Product design • Research • A/B testing
Taking the friction out of interview scheduling at Indeed
What motivated us
Some trends kept popping up in research and customer feedback when it came to scheduling interviews...
Our learnings
More messaging = fewer no-shows?!
“Are we still on for tomorrow?”.... Employers who had more human to human connection with jobseekers experienced fewer no-shows than those that sent invites without introducing themselves first.
Wait, Indeed already has this?
Employers kept describing features that they wished Indeed had…. not knowing that these features already exist!
Availability-based scheduling (like Calendly)
Calendar sync to recommend open time slots
Automated reminders
Having jobseeker availability would make scheduling easier
Later stage interviews are with leaders who have ROUGH schedules to try and set up an interview on. Multiple employers said that connecting their calendars wouldn't provide value since Indeed wouldn't find any open time slots.
If they had the jobseeker's availability up-front, they could give their colleagues options to choose from, rather than playing telephone between the two parties.
Our 3 year plan
Ignore our constraints… Let's imagine where we want to be in a few years
Most of the concepts were anchored around messaging since we believe that getting Indeed out of the way and encouraging more human to human connnection will result in much better outcomes.
That was fun…
but where do we start?
Fix a broken experience
Let's make rescheduling a little less painful
Scheduling interviews sucks. Scheduling the same interview twice double sucks. When the jobseeker requests to reschedule today, we only show it in the email notification… it's shown nowhere on platform.
Constraints + compromises
When the jobseeker requests a reschedule, it actually cancels the interview. We wanted to simplify this to simply update the current interview details, but the interview platform team would have needed to make significant changes to make it happen in our timeline.
A/B test
Detect scheduling intent within messaging
Although we want to ultimately detect scheduling intent before the message is sent, that was too much work and too expensive for an MVP. We saw this as a starting point that we could build off of in future quarters if results looked promising.

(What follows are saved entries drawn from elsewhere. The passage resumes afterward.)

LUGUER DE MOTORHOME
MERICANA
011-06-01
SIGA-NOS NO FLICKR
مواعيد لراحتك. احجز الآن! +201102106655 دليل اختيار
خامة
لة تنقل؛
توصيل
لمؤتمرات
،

We worked with data scientists to build a regex that would detect words and phrases such as “tomorrow at 1” – “Tuesday afternoon” – “anytime Friday”. Once we detect scheduling intent, we created a module to nudge them to use Indeed’s scheduling tools to help employers save time and effort.
Results
+5.31%
Employers with interview invitations
+3.21%
Employers invitations that turned into interviews
7.5%
Employers who saw this module sent invitations from it
A/B test
Bring awareness to our scheduling tools
This was a quick, low hanging fruit test we wanted to run to see if employers would want to use our scheduling tools if they knew they existed. We took a couple different angles on the messaging - saving time, sharing availability, and basic scheduling in general.
Test group 1
Test group 2
Test group 3
Test group 3 wins with a 2.94% increase in employers with 1+ invite
The interesting thing here is that this option is the only one that mentions interview formats. That brings up a bunch of questions we need to keep digging into.
Do people assume they can only schedule virtual interviews?

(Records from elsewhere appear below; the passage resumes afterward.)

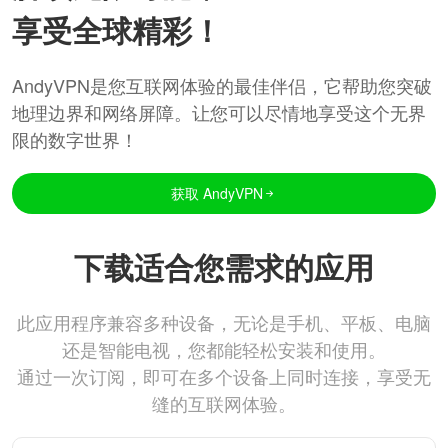
享受全球精彩！
AndyVPN是您互联网体验的最佳伴侣，它帮助您突破
地理边界和网络屏障。让您可以尽情地享受这个无界
限的数字世界！
获取 AndyVPN
下载适合您需求的应用
此应用程序兼容多种设备，无论是手机、平板、电脑
还是智能电视，您都能轻松安装和使用。
通过一次订阅，即可在多个设备上同时连接，享受无
缝的互联网体验。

If people were more aware of scheduling capabilities, would they naturally use our tools more?
Is saving time not a major value prop for them?
The end of the road
We started to build some good momentum… along came reorgs
Our work was just beginning and we had 2-3 years worth of experiments roughly mapped out, but the company went through some widespread re-orgs. I moved onto the messaging team and handed this work over to another designer on our scheduling platform team.